• [Supplied passage]
◇ ◇ ◇

These are the key concepts you need to understand to accurately answer the question.

Stoichiometry
Stoichiometry is a fundamental concept in chemistry that helps us understand the relationships between the amounts of reactants and products in chemical reactions. It is all about the quantitative relationships.
These relationships are derived from the balanced chemical equation, giving us the tools to calculate how much of each substance is needed or produced.

By using stoichiometry:
  • We can identify limiting reactants, which are the reactants that will be consumed first in the reaction, therefore determining the amount of products formed.
  • We can predict the amounts of products from given quantities of reactants using mole ratios derived from the balanced equation.
  • It ensures that mass is conserved in chemical reactions, as we can track the number of moles and subsequently the number of molecules for each substance involved.
Understanding stoichiometry is key for anyone working in chemistry fields, as it is a cornerstone for predicting reaction outcomes and designing experiments.
Balanced Chemical Equation
A balanced chemical equation provides a recipe for a chemical reaction. It shows the reactants (starting materials) and products (end materials), as well as their respective quantities. The coefficients in front of each substance demonstrate how many units, such as atoms or molecules, are involved.

For instance, the chemical equation in our exercise:
  • \[4 \mathrm{NH}_3(g) + 5 \mathrm{O}_2(g) \rightarrow 4 \mathrm{NO}(g) + 6 \mathrm{H}_2O(g)\]
denotes that 4 molecules of \( \mathrm{NH}_3 \) react with 5 molecules of \( \mathrm{O}_2 \) to produce 4 molecules of \( \mathrm{NO} \) and 6 molecules of \( \mathrm{H}_2O \).

◇ ◇ ◇

• [Dataset records]
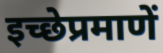
इच्छेप्रमाणें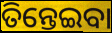
ତିନ୍ତେଇବା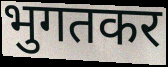
भुगतकर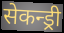
सेकन्ड्री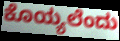
ಕೊಯ್ಯಲೆಂದುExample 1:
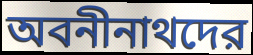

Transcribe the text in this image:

অবনীনাথদের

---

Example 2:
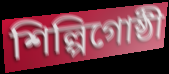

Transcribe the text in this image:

শিল্পিগোষ্ঠী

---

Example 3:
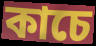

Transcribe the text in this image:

কাচে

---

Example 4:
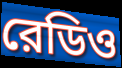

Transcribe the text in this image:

রেডিও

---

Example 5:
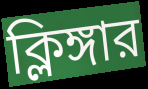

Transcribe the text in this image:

ক্লিঙ্গার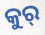
କୁର୍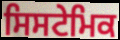
ਸਿਸਟੇਮਿਕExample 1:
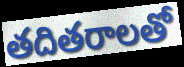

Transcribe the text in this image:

తదితరాలతో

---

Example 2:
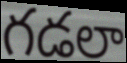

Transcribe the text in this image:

గడలా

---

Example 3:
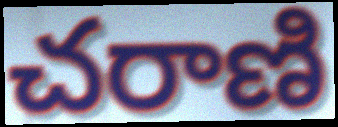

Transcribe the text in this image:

చరాణి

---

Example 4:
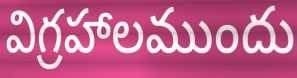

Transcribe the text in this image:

విగ్రహాలముందు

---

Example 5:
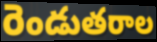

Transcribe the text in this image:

రెండుతరాల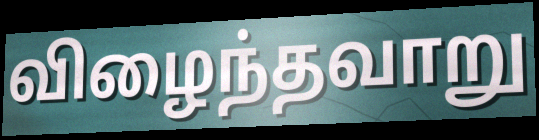
விழைந்தவாறு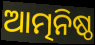
ଆତ୍ମନିଷ୍ଠ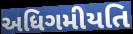
અધિગમીયતિ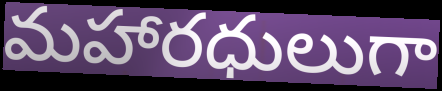
మహారధులుగా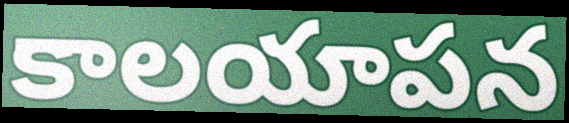
కాలయాపనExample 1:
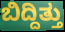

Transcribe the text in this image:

ಬಿದ್ದಿತ್ತು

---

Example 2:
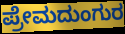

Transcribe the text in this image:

ಪ್ರೇಮದುಂಗುರ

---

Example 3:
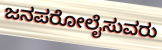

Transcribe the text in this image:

ಜನಪರೋಲೈಸುವರು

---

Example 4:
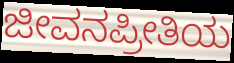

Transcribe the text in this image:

ಜೀವನಪ್ರೀತಿಯ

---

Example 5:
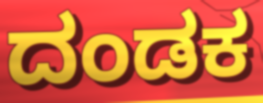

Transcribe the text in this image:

ದಂಡಕ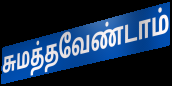
சுமத்தவேண்டாம்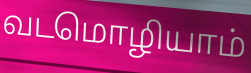
வடமொழியாம்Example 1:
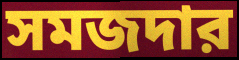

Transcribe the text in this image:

সমজদার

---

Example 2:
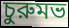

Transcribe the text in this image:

চুরুমভ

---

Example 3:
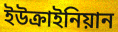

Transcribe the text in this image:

ইউক্রাইনিয়ান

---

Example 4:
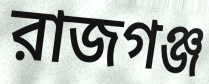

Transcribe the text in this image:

রাজগঞ্জ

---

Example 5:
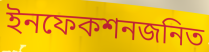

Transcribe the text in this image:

ইনফেকশনজনিতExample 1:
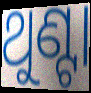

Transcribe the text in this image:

ଥୁଣ୍ଟା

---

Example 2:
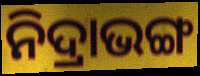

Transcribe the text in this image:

ନିଦ୍ରାଭଙ୍ଗ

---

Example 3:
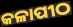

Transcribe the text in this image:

କଳାପୀଠ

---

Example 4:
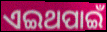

◇ ◇ ◇

• [Requests]
1) Quote from the stoichiometry passage above everything from "These relationships are" down to "each substance involved.".
2) Extend the passage on stoichiometry and balanced chemical equations beyond its final sentence.

• [Answers to the tasks]
1)
These relationships are derived from the balanced chemical equation, giving us the tools to calculate how much of each substance is needed or produced.

By using stoichiometry:
  • We can identify limiting reactants, which are the reactants that will be consumed first in the reaction, therefore determining the amount of products formed.
  • We can predict the amounts of products from given quantities of reactants using mole ratios derived from the balanced equation.
  • It ensures that mass is conserved in chemical reactions, as we can track the number of moles and subsequently the number of molecules for each substance involved.

2)
Balancing equations is crucial because it ensures the law of conservation of mass is satisfied in the reaction.
  • The total number of each type of atom must be the same before and after the reaction.
  • It helps in calculating the reactants and products using stoichiometry, as you need the correct mole ratios to perform these calculations.
  • It provides a clear and concise way to communicate chemical changes.
Mole Ratios
Mole ratios are the heart of stoichiometry and chemical calculations. They are derived from the coefficients of a balanced chemical equation and tell us the relative quantities of reactants and products in a chemical reaction.

To find a mole ratio, simply compare the coefficients from the balanced equation. In the given exercise:
  • The mole ratio of \( \mathrm{O}_2 \) to \( \mathrm{NH}_3 \) is \( \frac{5}{4} \).
  • The mole ratio of \( \mathrm{O}_2 \) to \( \mathrm{NO} \) is \( \frac{5}{4} \).
  • The mole ratio of \( \mathrm{O}_2 \) to \( \mathrm{H}_2O \) is \( \frac{5}{6} \).

Mole ratios are essential for:
  • Determining the limiting reactant, which is the reactant that will be completely consumed first in the reaction, limiting the amount of product formed.
  • Calculating the amounts of other substances needed or produced in a reaction based on the given or required quantity of one substance.
  • Converting between moles and grams of different substances using molar mass.
With mole ratios, chemists can accurately predict the outcomes of chemical reactions, whether in laboratories or industrial processes.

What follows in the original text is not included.